The Toughest Athletes Ever: Yasiel Puig
Do you know who Yasiel Puig is? We think he's Baseball's newest tough guy.
Baseball doesn’t seem like the kind of game that would attract tough characters—football is a physical battle for every inch of field, hockey players perform through catastrophic injuries every day, even basketball and soccer have plenty of bumping and bruising. But baseball players face almost no contact and very little aggression during the course of a game.
And yet, for more than a century baseball has attracted some of the meanest, toughest, most competitive athletes sport has ever seen. No one ever accused Pete Rose, or Ty Cobb, or Nolan Ryan of being soft. Likewise, Los Angeles Dodgers phenom Yasiel Puig will likely be remembered a long time for his grit and toughness.
Plenty has been said and written of his talent—he played his first big league game in June, but he has a shot at a batting title, is among the leaders in outfield assists, and he’s taken away nearly a dozen hits with acrobatic catches—but Puig deserves just as much respect for how hard he plays.
Puig burst into the major leagues with four homeruns and 10 RBI in his first five games, earning him Player of the Week honours, but not everyone in baseball was enamoured with the Cuban rookie’s debut. Puig ruffled feathers with his hyperconfident, physical style of play, running over Arizona Diamondbacks catcher Miguel Montero for no reason when he was out by a mile.
The next day, D-Backs pitcher Ian Kennedy retaliated by hitting Puig with a fastball—in the nose. Not only did Puig stay in the game, he was at the centre of the brawl that erupted after Kennedy plunked Dodgers pitcher Zack Greinke in the helmet.
That was just the beginning of Puig’s legend. Since then he’s built a reputation for risking his life to make a catch. He made a spectacular grab while diving in front of teammate Andre Ethier like a secret service agent protecting the President, almost broke himself in half taking a hit away from the Rockies, and ran full speed into the outfield wall at the Rogers Centre to make a catch before overthrowing first base—a feat few outfielders could do in practice. In his piece-de-resistance, he collided full-speed with a brick wall at Wrigley Field while the ball bounced off his glove, but he kept his eye on the ball as he fell to the warning track, coming within a fingernail of making the catch of the year.
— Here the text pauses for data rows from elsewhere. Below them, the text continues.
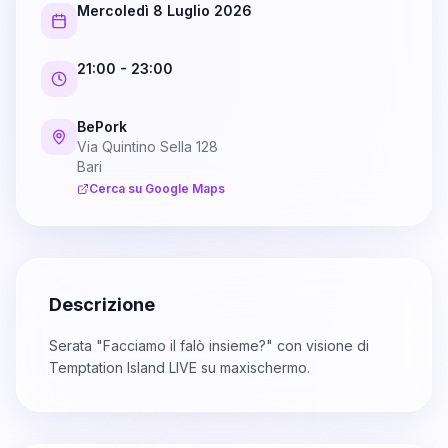
Mercoledì 8 Luglio 2026
21:00
- 23:00
BePork
Via Quintino Sella 128
Bari
Cerca su Google Maps
Descrizione
Serata "Facciamo il falò insieme?" con visione di
Temptation Island LIVE su maxischermo.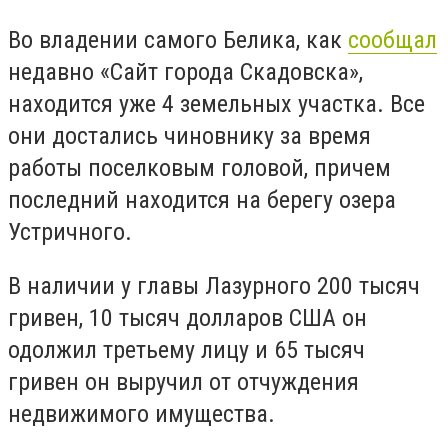
Во владении самого Белика, как
сообщал
недавно «Сайт города Скадовска»,
находится уже 4 земельных участка. Все
они достались чиновнику за время
работы поселковым головой, причем
последний находится на берегу озера
Устричного.
В наличии у главы Лазурного 200 тысяч
гривен, 10 тысяч долларов США он
одолжил третьему лицу и 65 тысяч
гривен он выручил от отчуждения
недвижимого имущества.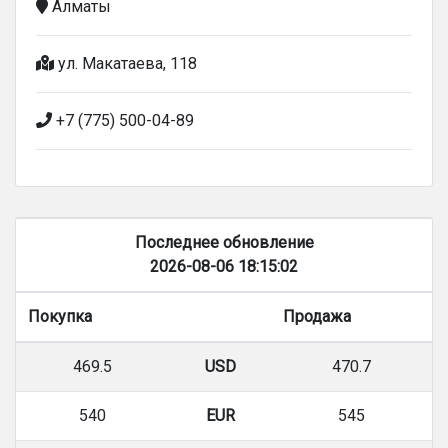
Алматы
ул. Макатаева, 118
+7 (775) 500-04-89
Последнее обновление
2026-08-06 18:15:02
Покупка
Продажа
469.5
USD
470.7
540
EUR
545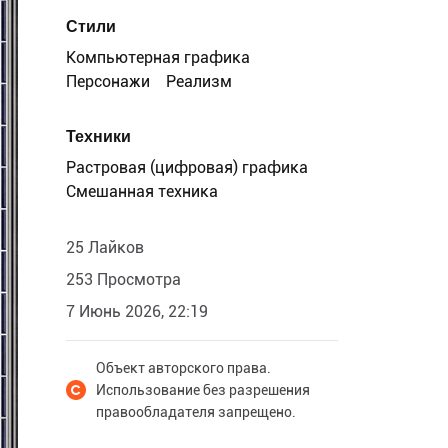
Стили
Компьютерная графика
Персонажи
Реализм
Техники
Растровая (цифровая) графика
Смешанная техника
25 Лайков
253 Просмотра
7 Июнь 2026, 22:19
Объект авторского права.
Использование без разрешения
правообладателя запрещено.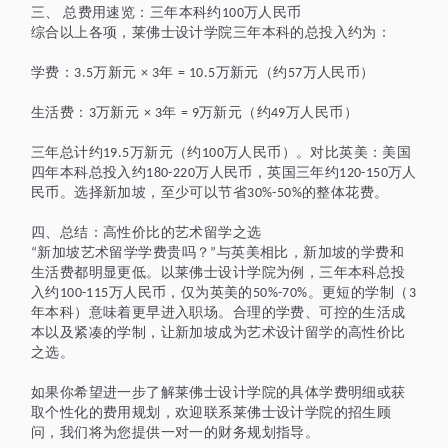
三、
总费用速览：三年本科约
万人民币
100
综合以上各项，莱佛士设计学院三年本科的总投入约为：
学费：
万新元
年
万新元（约
万人民币）
3.5
× 3
= 10.5
57
生活费：
万新元
年
万新元（约
万人民币）
3
× 3
= 9
49
三年总计约
万新元（约
万人民币）。对比英美：美国
19.5
10
0
四年本科总投入约
万人民币，英国三年约
万人
180-220
120-150
民币。选择新加坡，至少可以节省
的整体花费。
30%-50%
四、总结：高性价比的艺术留学之选
新加坡艺术留学学费贵吗？
与英美相比，新加坡的学费和
“
”
生活费都明显更低。以莱佛士设计学院为例，三年本科总投
入约
万人民币，仅为英美的
。更短的学制（
100-115
50%-70%
3
年本科）意味着更早进入职场。合理的学费、可控的生活成
本以及紧凑的学制，让新加坡成为艺术设计留学的高性价比
之选。
如果你希望进一步了解莱佛士设计学院的具体学费明细或获
取个性化的费用规划，欢迎联系莱佛士设计学院的招生顾
问，我们将为您提供一对一的财务规划指导。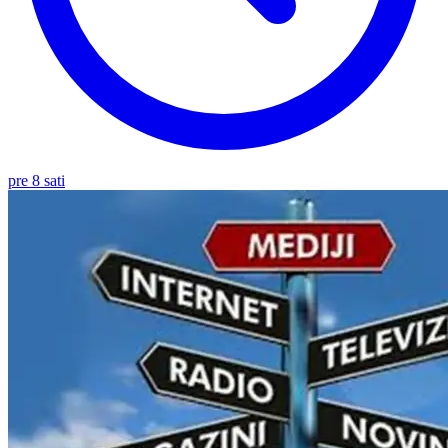
pre 8 sati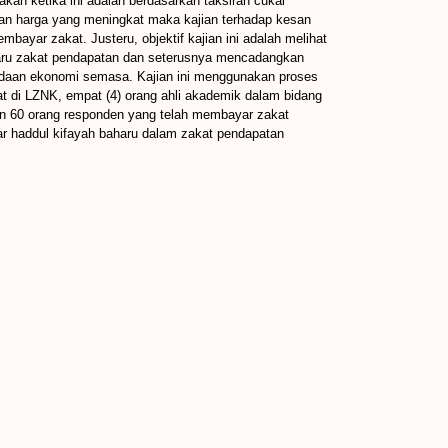
kan ketika ini adalah berdasarkan taksiran cukai
dan harga yang meningkat maka kajian terhadap kesan
bayar zakat. Justeru, objektif kajian ini adalah melihat
aharu zakat pendapatan dan seterusnya mencadangkan
adaan ekonomi semasa. Kajian ini menggunakan proses
at di LZNK, empat (4) orang ahli akademik dalam bidang
an 60 orang responden yang telah membayar zakat
dar haddul kifayah baharu dalam zakat pendapatan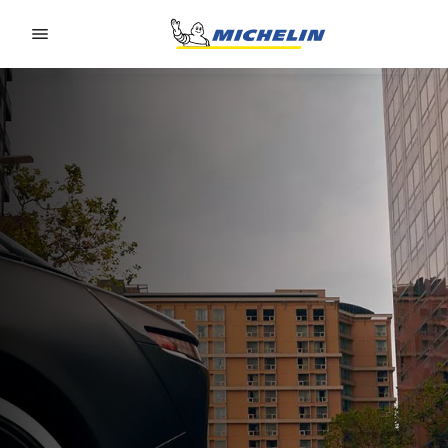
Go to page content
Go to page navigation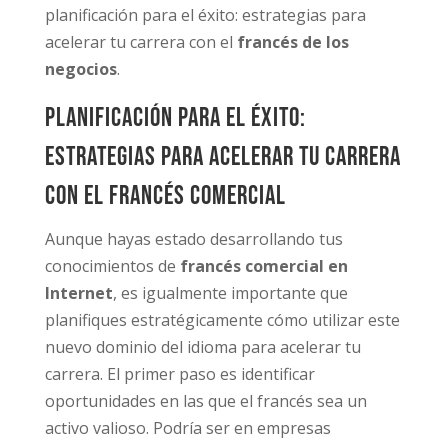
planificación para el éxito: estrategias para
acelerar tu carrera con el
francés de los
negocios
.
Planificación para el éxito:
Estrategias para acelerar tu carrera
con el francés comercial
Aunque hayas estado desarrollando tus
conocimientos de
francés comercial en
Internet
, es igualmente importante que
planifiques estratégicamente cómo utilizar este
nuevo dominio del idioma para acelerar tu
carrera. El primer paso es identificar
oportunidades en las que el francés sea un
activo valioso. Podría ser en empresas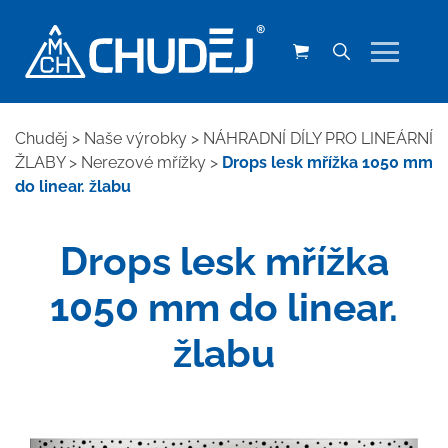
Chuděj
>
Naše výrobky
>
NÁHRADNÍ DÍLY PRO LINEÁRNÍ
ŽLABY
>
Nerezové mřížky
>
Drops lesk mřížka 1050 mm
do linear. žlabu
Drops lesk mřížka
1050 mm do linear.
žlabu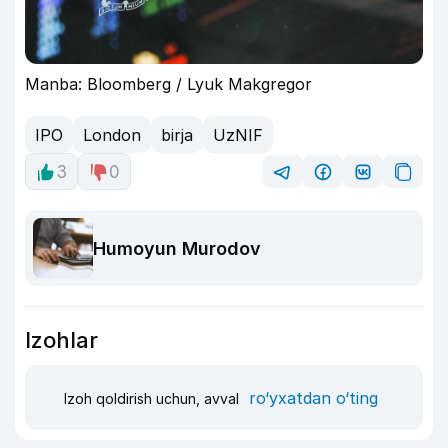
Manba: Bloomberg / Lyuk Makgregor
IPO
London
birja
UzNIF
3
0
Humoyun Murodov
Izohlar
ro‘yxatdan o‘ting
Izoh qoldirish uchun, avval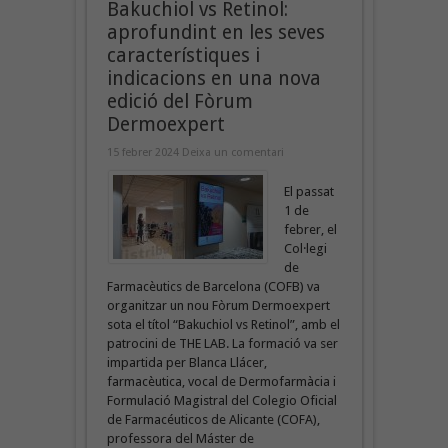
Bakuchiol vs Retinol:
aprofundint en les seves
característiques i
indicacions en una nova
edició del Fòrum
Dermoexpert
15 febrer 2024
Deixa un comentari
El passat
1 de
febrer, el
Col·legi
de
Farmacèutics de Barcelona (COFB) va
organitzar un nou Fòrum Dermoexpert
sota el títol “Bakuchiol vs Retinol”, amb el
patrocini de THE LAB. La formació va ser
impartida per Blanca Llácer,
farmacèutica, vocal de Dermofarmàcia i
Formulació Magistral del Colegio Oficial
de Farmacéuticos de Alicante (COFA),
professora del Máster de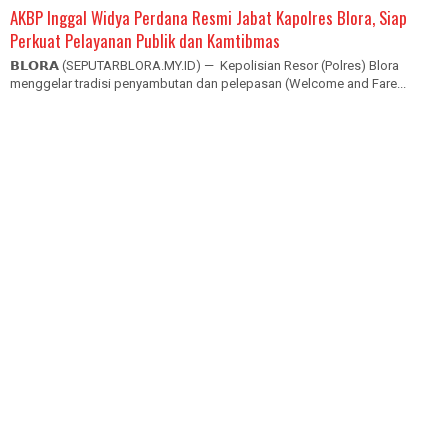
AKBP Inggal Widya Perdana Resmi Jabat Kapolres Blora, Siap
Perkuat Pelayanan Publik dan Kamtibmas
𝗕𝗟𝗢𝗥𝗔 (SEPUTARBLORA.MY.ID) — Kepolisian Resor (Polres) Blora
menggelar tradisi penyambutan dan pelepasan (Welcome and Fare...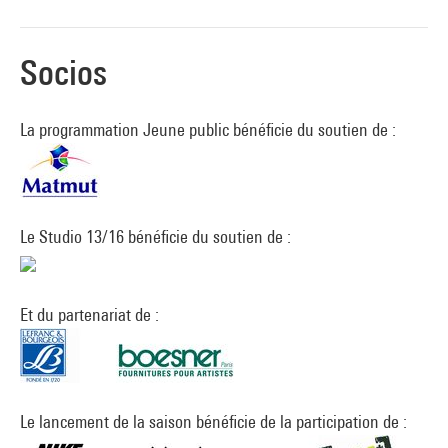
Socios
La programmation Jeune public bénéficie du soutien de :
Le Studio 13/16 bénéficie du soutien de :
Et du partenariat de :
Le lancement de la saison bénéficie de la participation de :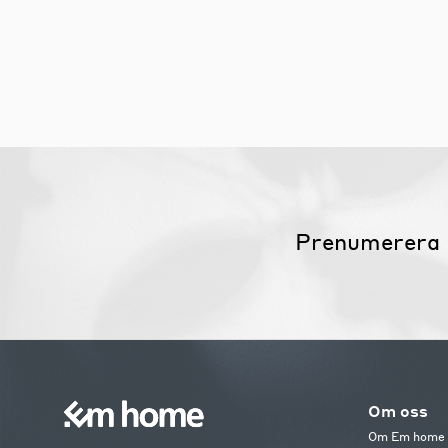
Prenumerera 
Om oss
Om Em home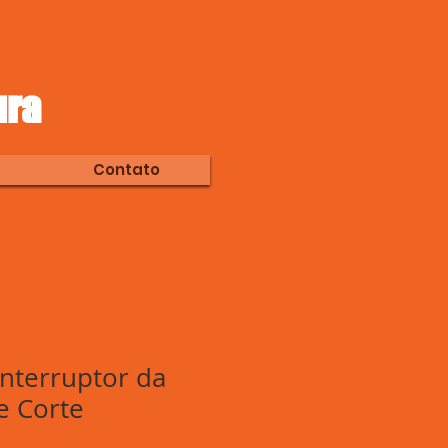
ura
Contato
nterruptor da
e Corte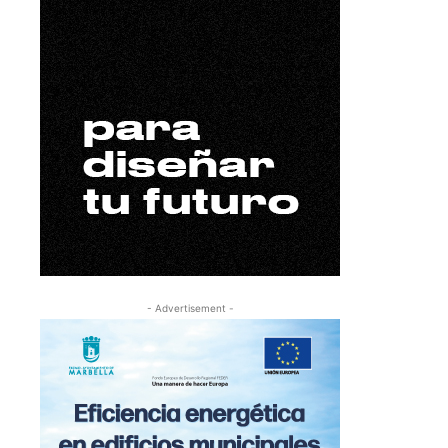
- Advertisement -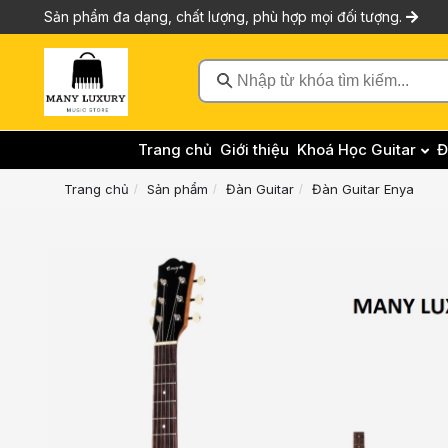
Sản phẩm đa dạng, chất lượng, phù hợp mọi đối tượng.
Nhập từ khóa tìm kiếm...
Trang chủ
Giới thiệu
Khoá Học Guitar
Đ
Trang chủ
Sản phẩm
Đàn Guitar
Đàn Guitar Enya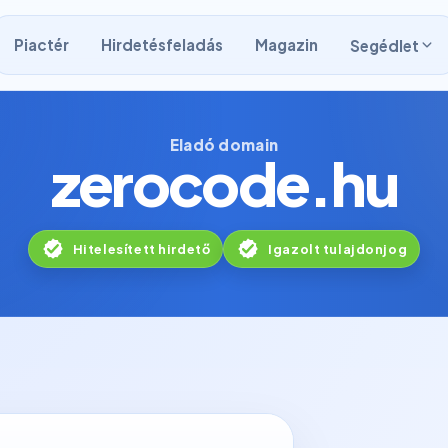
Piactér
Hirdetésfeladás
Magazin
Segédlet
Eladó domain
zerocode.hu
Hitelesített hirdető
Igazolt tulajdonjog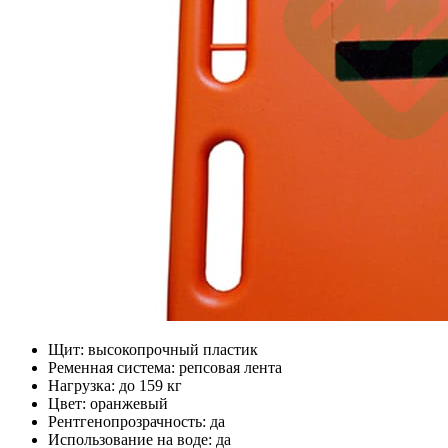
Щит: высокопрочный пластик
Ременная система: репсовая лента
Нагрузка: до 159 кг
Цвет: оранжевый
Рентгенопрозрачность: да
Использование на воде: да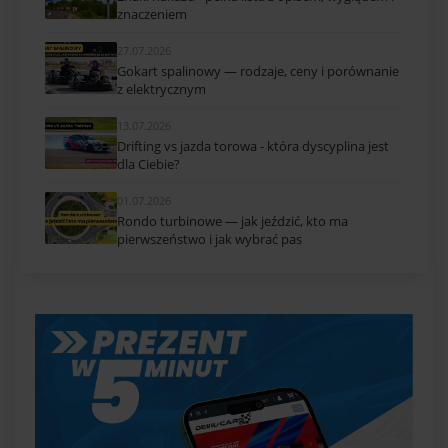
znaczeniem
27.07.2026
Gokart spalinowy — rodzaje, ceny i porównanie
z elektrycznym
13.07.2026
Drifting vs jazda torowa - która dyscyplina jest
dla Ciebie?
01.07.2026
Rondo turbinowe — jak jeździć, kto ma
pierwszeństwo i jak wybrać pas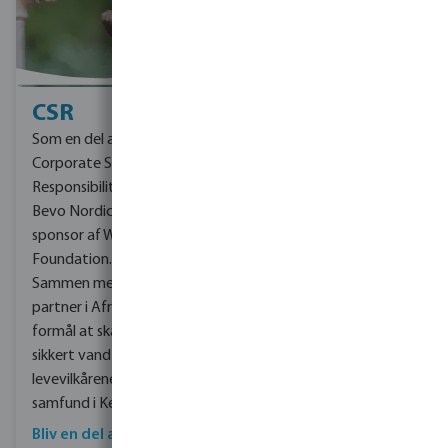
CSR
Som en del af vores
Corporate Social
Responsibility (CSR) er
Bevo Nordic stolt
sponsor af Waterstarters
Foundation.
Sammen med vores
partner i Afrika har vi til
formål at skaffe rent og
sikkert vand og forbedre
levevilkårene for flere
samfund i Kenya.
Bliv en del af det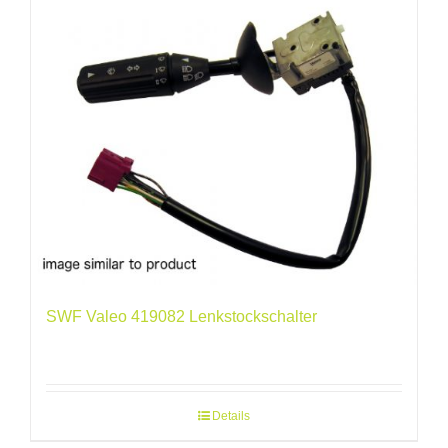
SWF Valeo 419082 Lenkstockschalter
Details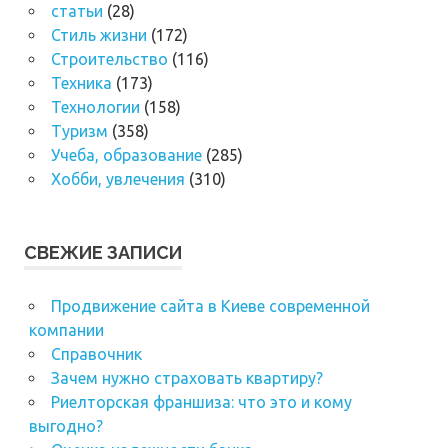
статьи
(28)
Стиль жизни
(172)
Строительство
(116)
Техника
(173)
Технологии
(158)
Туризм
(358)
Учеба, образование
(285)
Хобби, увлечения
(310)
СВЕЖИЕ ЗАПИСИ
Продвижение сайта в Киеве современной
компании
Справочник
Зачем нужно страховать квартиру?
Риелторская франшиза: что это и кому
выгодно?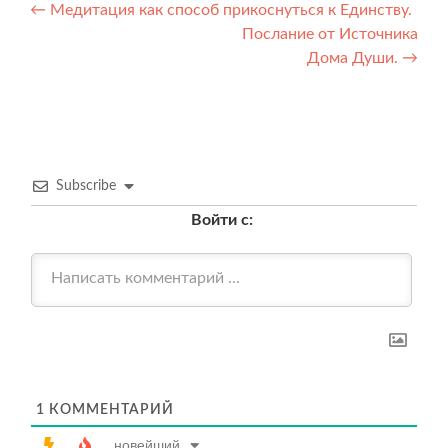
Навигация
←
Медитация как способ прикоснуться к Единству.
Послание от Источника
по
Дома Души.
→
записям
Subscribe
Войти с:
1
КОММЕНТАРИЙ
новейший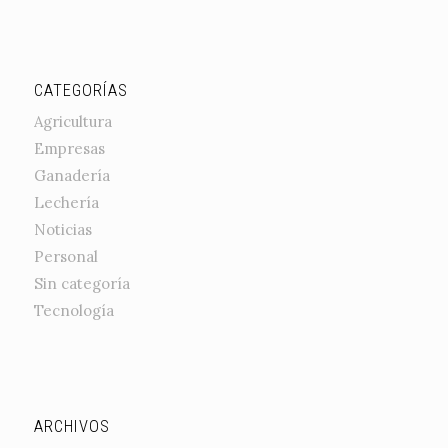
CATEGORÍAS
Agricultura
Empresas
Ganadería
Lechería
Noticias
Personal
Sin categoría
Tecnología
ARCHIVOS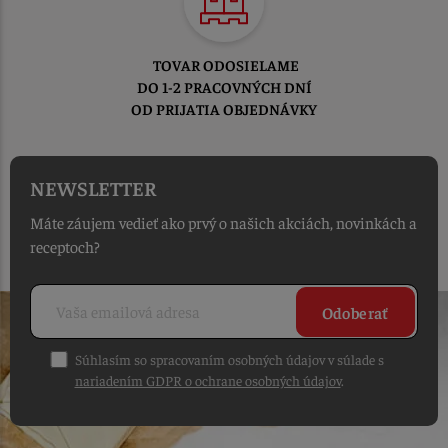
TOVAR ODOSIELAME
DO 1-2 PRACOVNÝCH DNÍ
OD PRIJATIA OBJEDNÁVKY
NEWSLETTER
Máte záujem vedieť ako prvý o našich akciách, novinkách a
receptoch?
Odoberať
Súhlasím so spracovaním osobných údajov v súlade s
nariadením GDPR o ochrane osobných údajov
.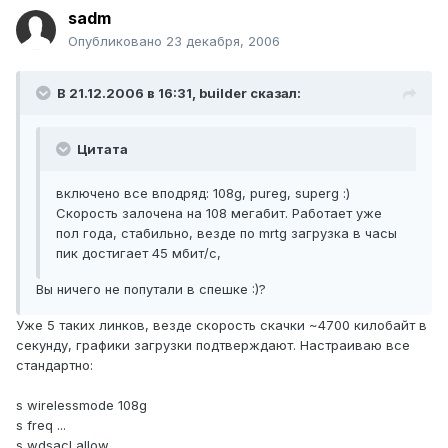
sadm
Опубликовано
23 декабря, 2006
В 21.12.2006 в 16:31, builder сказал:
Цитата
включено все вподряд: 108g, pureg, superg :)
Скорость залочена на 108 мегабит. Работает уже
пол года, стабильно, везде по mrtg загрузка в часы
пик достигает 45 мбит/с,
Вы ничего не попутали в спешке :)?
Уже 5 таких линков, везде скорость скачки ~4700 килобайт в
секунду, графики загрузки подтверждают. Настраиваю все
стандартно:
s wirelessmode 108g
s freq ...
s wdsacl allow ...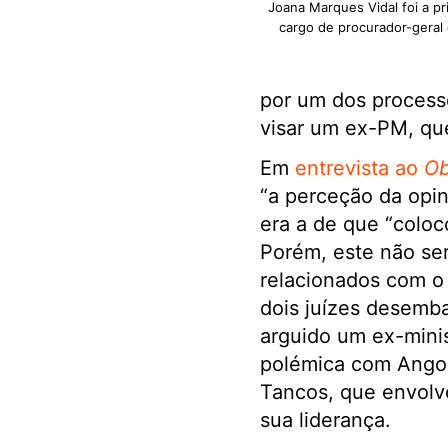
Joana Marques Vidal foi a pr
cargo de procurador-geral 
por um dos processo
visar um ex-PM, que
Em
entrevista ao
Ob
“a perceção da opin
era a de que “coloc
Porém, este não ser
relacionados com o
dois juízes desemb
arguido um ex-minis
polémica com Angol
Tancos, que envolv
sua liderança.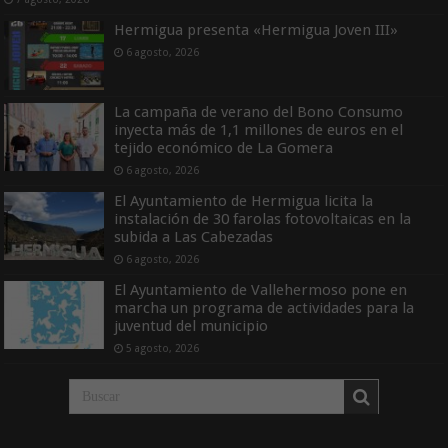
Hermigua presenta «Hermigua Joven III»
6 agosto, 2026
La campaña de verano del Bono Consumo
inyecta más de 1,1 millones de euros en el
tejido económico de La Gomera
6 agosto, 2026
El Ayuntamiento de Hermigua licita la
instalación de 30 farolas fotovoltaicas en la
subida a Las Cabezadas
6 agosto, 2026
El Ayuntamiento de Vallehermoso pone en
marcha un programa de actividades para la
juventud del municipio
5 agosto, 2026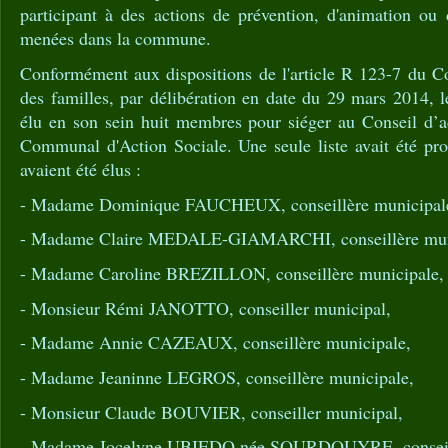
participant à des actions de prévention, d'animation ou
menées dans la commune.
Conformément aux dispositions de l'article R 123-7 du Co
des familles, par délibération en date du 29 mars 2014, l
élu en son sein huit membres pour siéger au Conseil d’a
Communal d'Action Sociale. Une seule liste avait été pr
avaient été élus :
- Madame Dominique FAUCHEUX, conseillère municipal
- Madame Claire MEDALE-GIAMARCHI, conseillère mun
- Madame Caroline BREZILLON, conseillère municipale,
- Monsieur Rémi JANOTTO, conseiller municipal,
- Madame Annie CAZEAUX, conseillère municipale,
- Madame Jeaninne LEGROS, conseillère municipale,
- Monsieur Claude BOUVIER, conseiller municipal,
- Madame Jocelyne UBIEDO née SOURDOUYRE, conseill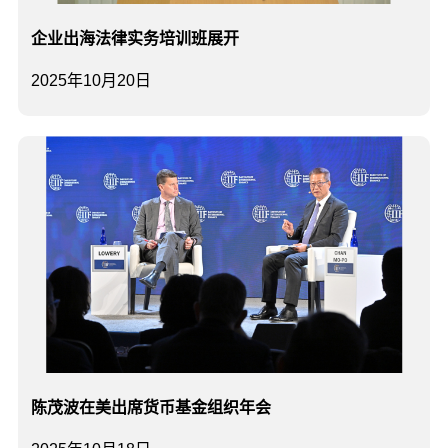
企业出海法律实务培训班展开
2025年10月20日
陈茂波在美出席货币基金组织年会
For all the complaints about his attitude and reverence for his talent, Puig plays like a young man who loves baseball more than anything. Call him the Alex Ovechkin of the MLB—Ovechkin’s exuberance caused similar waves during his first season in the NHL, but no one ever accused him of lacking passion or skill. Puig may slow down some day, but we aren’t likely to catch him giving up on a play to avoid risking an injury. His fearlessness is etched into his character, and it makes him one of the toughest athletes around.